■ Task data ■
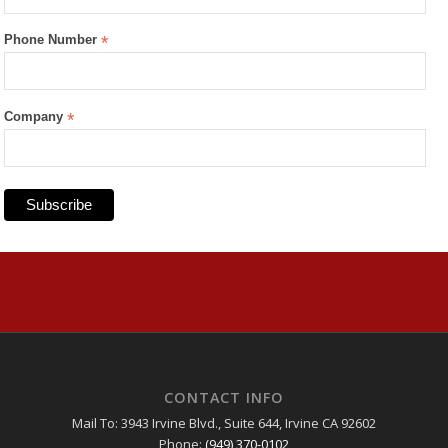
Phone Number
*
Company
*
CONTACT INFO
Mail To: 3943 Irvine Blvd., Suite 644, Irvine CA 92602
Phone:
(949) 370-0102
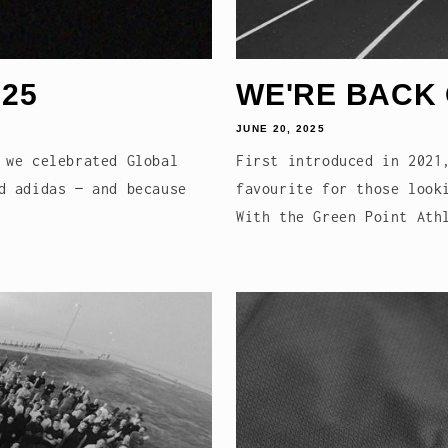
25
WE'RE BACK
JUNE 20, 2025
 we celebrated Global
First introduced in 2021
d adidas — and because
favourite for those look
With the Green Point Ath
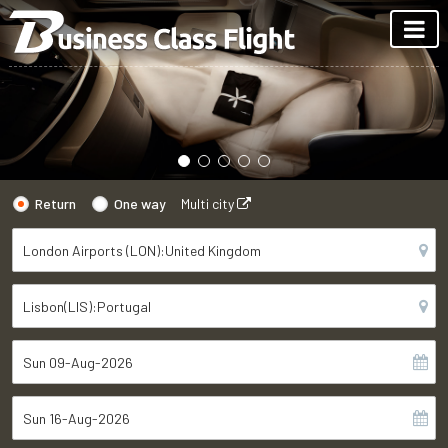
Return
One way
Multi city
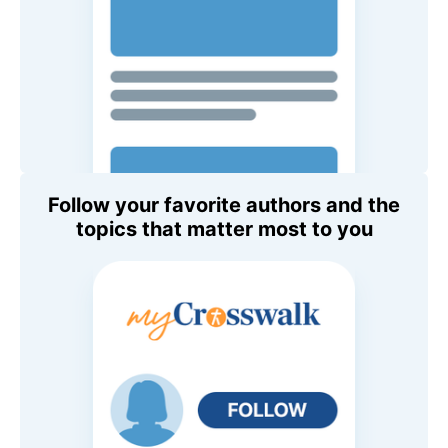
Follow your favorite authors and the
topics that matter most to you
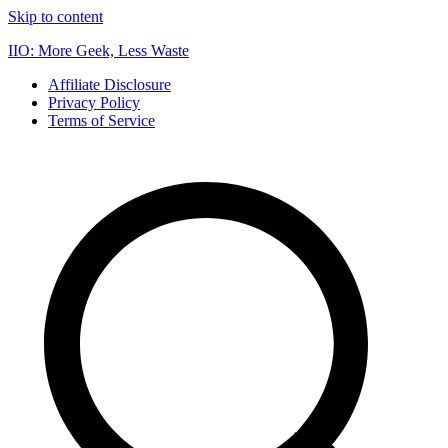
Skip to content
IIO: More Geek, Less Waste
Affiliate Disclosure
Privacy Policy
Terms of Service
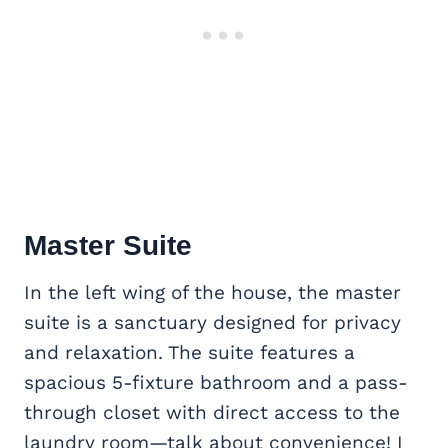
Master Suite
In the left wing of the house, the master
suite is a sanctuary designed for privacy
and relaxation. The suite features a
spacious 5-fixture bathroom and a pass-
through closet with direct access to the
laundry room—talk about convenience! I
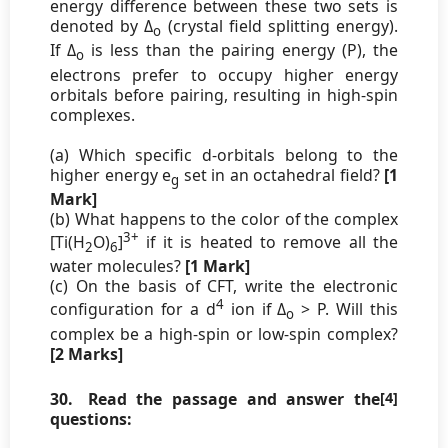
energy difference between these two sets is
denoted by Δ
(crystal field splitting energy).
o
If Δ
is less than the pairing energy (P), the
o
electrons prefer to occupy higher energy
orbitals before pairing, resulting in high-spin
complexes.
(a) Which specific d-orbitals belong to the
higher energy e
set in an octahedral field?
[1
g
Mark]
(b) What happens to the color of the complex
3+
[Ti(H
O)
]
if it is heated to remove all the
2
6
water molecules?
[1 Mark]
(c) On the basis of CFT, write the electronic
4
configuration for a d
ion if Δ
> P. Will this
o
complex be a high-spin or low-spin complex?
[2 Marks]
30.
Read the passage and answer the
[4]
questions:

■ Required action ■
Arrange the text read from every row above as a JSON list of strings, with one string for each line and no blank lines. Leave the pictures out of the answer.

■ Task answer ■
[
  "Phone Number",
  "*",
  "Company",
  "*",
  "CONTACT INFO",
  "Mail To: 3943 Irvine Blvd., Suite 644, Irvine CA 92602",
  "Phone:",
  "(949) 370-0102",
  "25",
  "WE'RE BACK",
  "JUNE 20, 2025",
  " we celebrated Global",
  "First introduced in 2021",
  "d adidas — and because",
  "favourite for those look",
  "With the Green Point Ath",
  "Return",
  "One way",
  "Multi city",
  "Follow your favorite authors and the",
  "topics that matter most to you",
  "Skip to content",
  "IIO: More Geek, Less Waste",
  "Affiliate Disclosure",
  "Privacy Policy",
  "Terms of Service",
  "Master Suite",
  "In the left wing of the house, the master",
  "suite is a sanctuary designed for privacy",
  "and relaxation. The suite features a",
  "spacious 5-fixture bathroom and a pass-",
  "through closet with direct access to the",
  "laundry room—talk about convenience! I",
  "energy difference between these two sets is",
  "denoted by Δ",
  "(crystal field splitting energy).",
  "o",
  "If Δ",
  "is less than the pairing energy (P), the",
  "o",
  "electrons prefer to occupy higher energy",
  "orbitals before pairing, resulting in high-spin",
  "complexes.",
  "(a) Which specific d-orbitals belong to the",
  "higher energy e",
  "set in an octahedral field?",
  "[1",
  "g",
  "Mark]",
  "(b) What happens to the color of the complex",
  "3+",
  "[Ti(H",
  "O)",
  "]",
  "if it is heated to remove all the",
  "2",
  "6",
  "water molecules?",
  "[1 Mark]",
  "(c) On the basis of CFT, write the electronic",
  "4",
  "configuration for a d",
  "ion if Δ",
  "> P. Will this",
  "o",
  "complex be a high-spin or low-spin complex?",
  "[2 Marks]",
  "30.",
  "Read the passage and answer the",
  "[4]",
  "questions:"
]